Importer Greentech Energy Solutions is challenging CBP's decision to assess antidumping and countervailing duties on its 2019 imports of solar modules from Vietnam, despite no finding of dumping, subsidization or injury for Vietnam, nor even the existence of an an anti-circumvention inquiry at that time, Greentech said in a June 9 complaint at the Court of International Trade (Greentech Energy Solutions v. United States, CIT # 23-00118).
There is no requirement that an importer intentionally evade duties to be hit by an Enforce and Protect Act investigation, the Court of International Trade ruled in a June 13 opinion.
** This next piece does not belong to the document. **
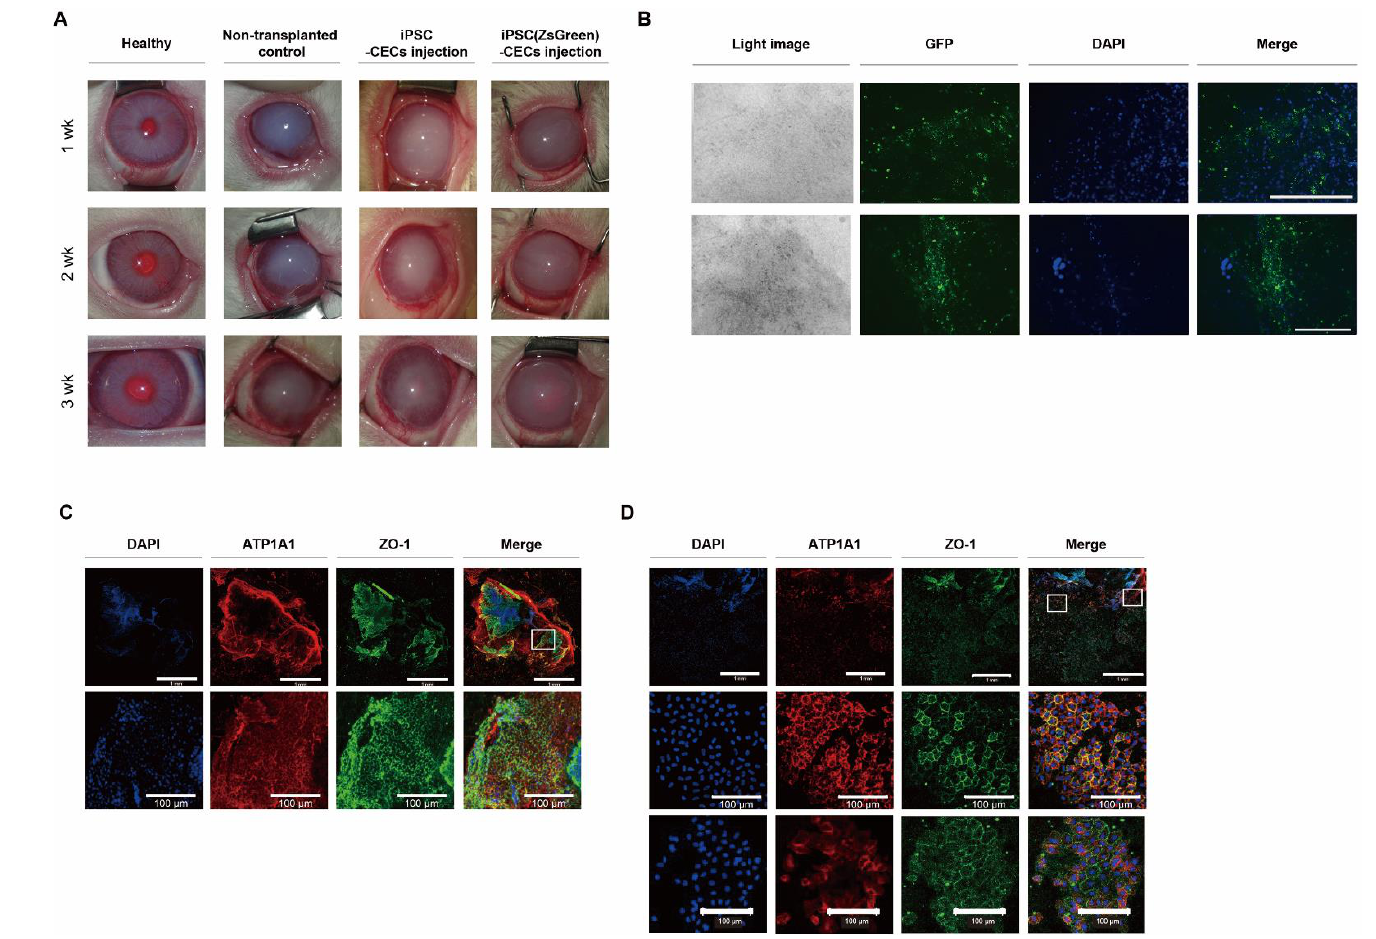
Figure 7. Transplantation of iPSC-induced CECs or iPSC (ZsGreen)-derived CECs produced via a modified protocol (VTN with fasudil) into a corneal endothelial dysfunction rabbit model. ( A ) Ocular observation. ( B ) Observation of transplanted iPSC (ZsGreen)-derived CECs expressing green fluorescent protein and DAPI in the iPSC-derived CEC-transplanted cornea using a fluorescence microscope. Scale bars = 400 μm. ( C , D ) Immunohistochemistry for the detection of human CEC markers (ATP1A1 and ZO-1) in the iPSC-derived CEC-transplanted cornea. ATP1A1 and ZO-1 were broadly expressed in the cornea of the transplant group. ( C , D ) show results in different corneal regions of rabbits after cell transplantation. Higher density with smaller size of transplanted CECs ( C ) and lower density with larger sized cells ( D ) were found in the cornea. The bottom rows show higher magnifications of images of the white rectangles in the top row. Scale bars = 1 mm or 100 μm.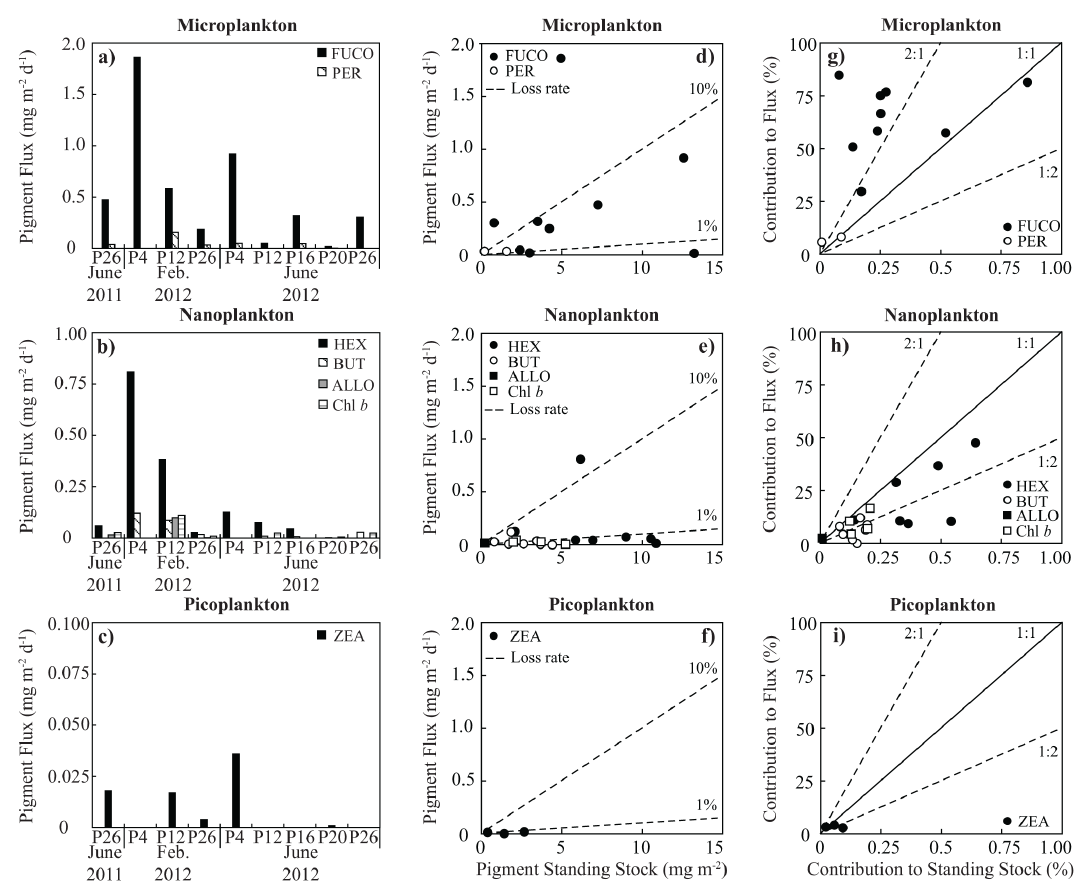
Figure 12. (a–c) 234 Th-derived indicator pigment fluxes determined using the pigment / 234 Th ratio on > 53µm particles plotted for micro-, nano-, and picoplankton pigments. (d–f) Indicator pigment standing stocks plotted against indicator pigment fluxes for micro-, nano-, and picoplankton pigments. The slopes of the dashed lines indicate pigment loss rates. (g–i) The contribution to total pigment standing stocks plotted against the contribution to total pigment flux for micro-, nano-, and picoplankton pigments. Data points above the 1 : 1 line indicate preferential export by direct sinking, and points below the 1 : 1 line indicate disproportionately low export by direct sinking relative to biomass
Upholding CBP's finding that importers Ikadan System USA and Weihai Gaosai Metal Product Co. evaded the antidumping and countervailing duty orders on steel grating from China, Judge Leo Gordon rejected the importers' claim that the definition of "evasion" requires a finding of some level of culpability.
The World Trade Organization is steadily headed towards irrelevancy to global trade and is facing a "long, slow sunset," said Peter Harrell, former senior director for international economics and competitiveness at the White House, during remarks at the Georgetown International Trade Update on June 13.
The following lawsuit was recently filed at the Court of International Trade:
The U.S. has yet to appear in a case at the U.S. Court of Appeals for the Federal Circuit on the 2019-20 antidumping duty administrative review on aluminum wire and cable from China brought by importer Repwire and exporter Jin Tiong Electrical Materials Manufacturer. The appeal concerns a Court of International Trade decision upholding the Commerce Department's withdrawal of a separate-rate questionnaire it erroneously issued to Jin Tiong (see 2303200039). In a text-only notice to the U.S., the Federal Circuit said that the government has failed to file an entry of appearance, which could lead to dismissal "or other action as deemed appropriate by the court" (Repwire v. U.S., Fed. Cir. # 23-1933).
The Court of International Trade June 9 upheld the Commerce Department's remand results in a suit on the administrative review of the antidumping duty order covering multilayered wood flooring from China. Judge Richard Eaton sustained the AD review after exporter Jilin Forest Industry Jinqiao Flooring Group Co. signed off on Commerce's redetermination dropping the company's dumping rate to zero. On remand, the agency dropped the presumption the Chinese government controlled Jilin Forest after Eaton questioned whether Commerce could disregard a mandatory respondent's own data in favor of the countrywide nonmarket economy rate (see 2305040061). Jilin Forest counsel Lizbeth Levinson of Fox Rothschild previously told Trade Law Daily an appeal is unlikely, given that it opens up further scrutiny of the agency's NME policy in AD reviews (Jilin Forest Industry Jinqiao Flooring v. U.S., CIT # 18-00191).
The U.S. Court of Appeals for the Federal Circuit denied customs broker license exam test taker Byungmin Chae's combined petition for panel rehearing and rehearing en banc of the appellate court's opinion landing him just one question short of passing the exam taken in April 2018. The court said Chae's petition was referred to the panel that heard the case, comprising Judges Pauline Newman, Sharon Prost and Kimberly Hughes, and was then circulated to all the judges in regular active service. A month prior, the court rejected duplicates of Chae's petition seemingly filed in error.